Assignment — Your answer must be every line of the data that contains "Example".

Supplied entries —

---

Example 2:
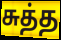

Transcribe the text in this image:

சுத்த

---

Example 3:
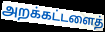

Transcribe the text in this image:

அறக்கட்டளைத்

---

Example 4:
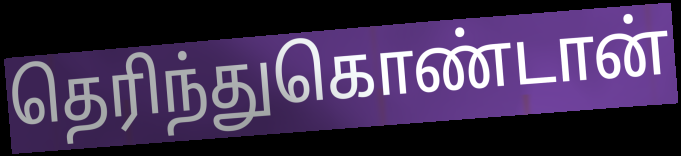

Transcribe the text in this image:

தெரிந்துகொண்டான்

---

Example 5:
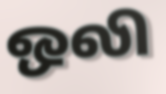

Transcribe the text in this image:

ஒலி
* * *
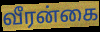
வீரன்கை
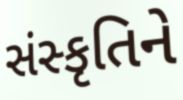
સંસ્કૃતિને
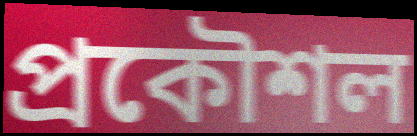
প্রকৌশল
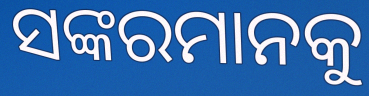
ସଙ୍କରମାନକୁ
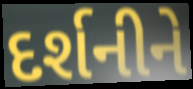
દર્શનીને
* * *
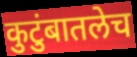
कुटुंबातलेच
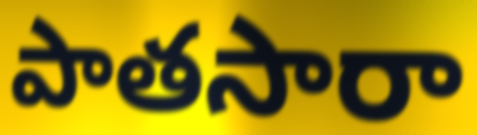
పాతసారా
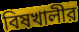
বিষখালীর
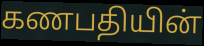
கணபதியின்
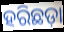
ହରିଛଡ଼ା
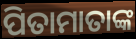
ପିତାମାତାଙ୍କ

Output for this exercise —
Example 2:
Example 3:
Example 4:
Example 5:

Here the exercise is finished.